WHAT IS REQUIRED:
Take the line that contains "#22 Average Pet Age, start: Jul 8 -> Jul 10" and each line after it to the end of the material below, and return them exactly, minus the pictures.

▬▬▬▬▬▬▬▬▬▬

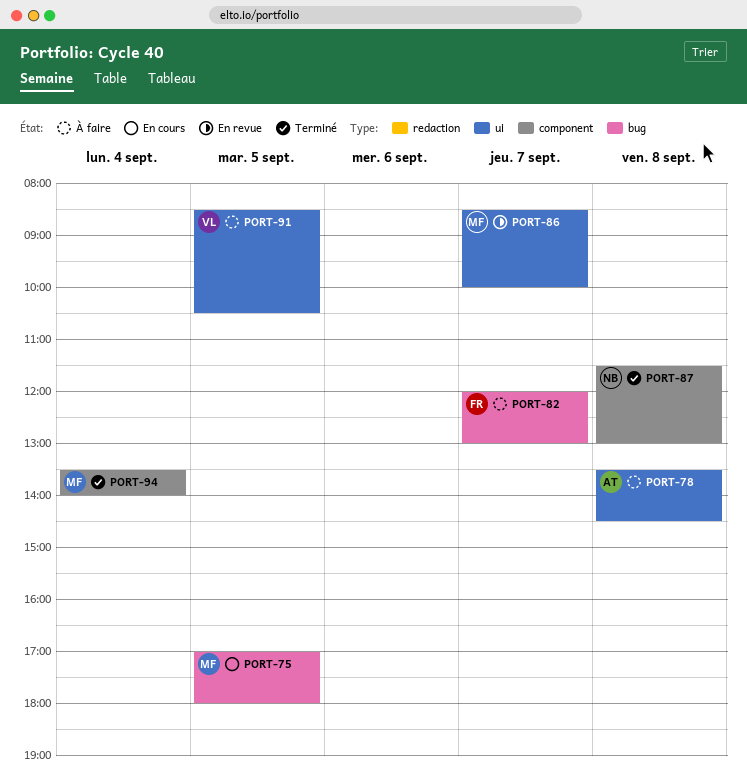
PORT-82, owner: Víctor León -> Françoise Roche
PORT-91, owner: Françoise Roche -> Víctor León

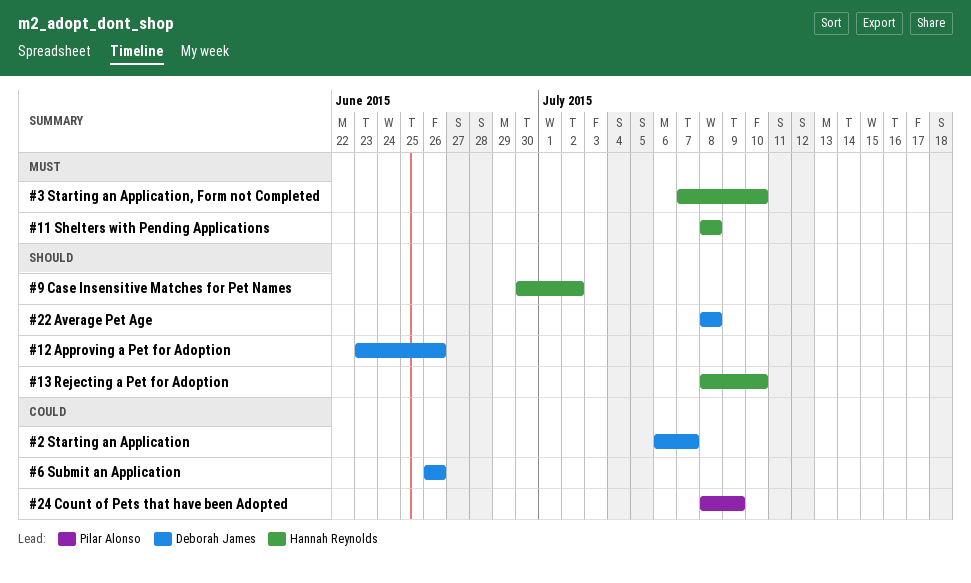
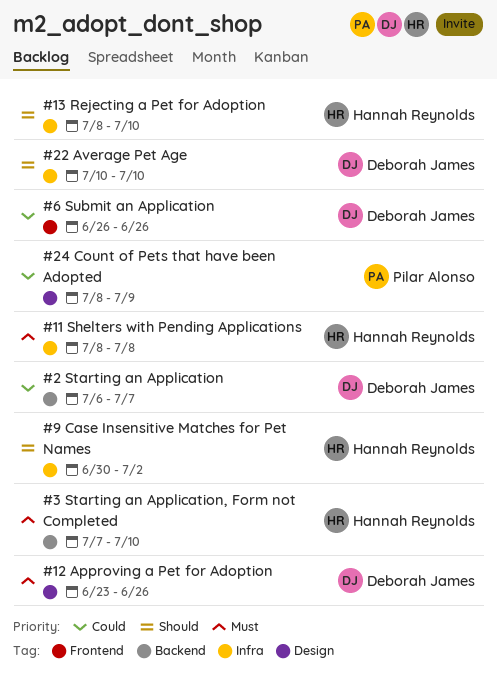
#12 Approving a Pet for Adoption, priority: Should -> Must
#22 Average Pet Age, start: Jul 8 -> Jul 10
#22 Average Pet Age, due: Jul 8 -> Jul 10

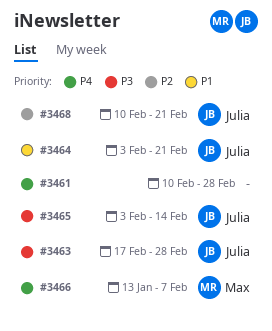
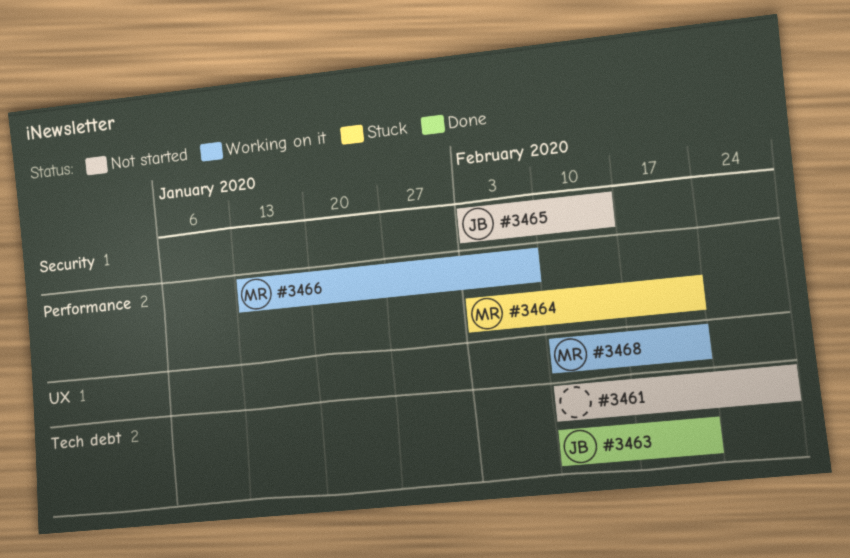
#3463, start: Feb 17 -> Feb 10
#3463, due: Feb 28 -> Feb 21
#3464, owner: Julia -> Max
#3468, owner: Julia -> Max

▬▬▬▬▬▬▬▬▬▬

SOLUTION BELOW:
#22 Average Pet Age, start: Jul 8 -> Jul 10
#22 Average Pet Age, due: Jul 8 -> Jul 10

#3463, start: Feb 17 -> Feb 10
#3463, due: Feb 28 -> Feb 21
#3464, owner: Julia -> Max
#3468, owner: Julia -> Max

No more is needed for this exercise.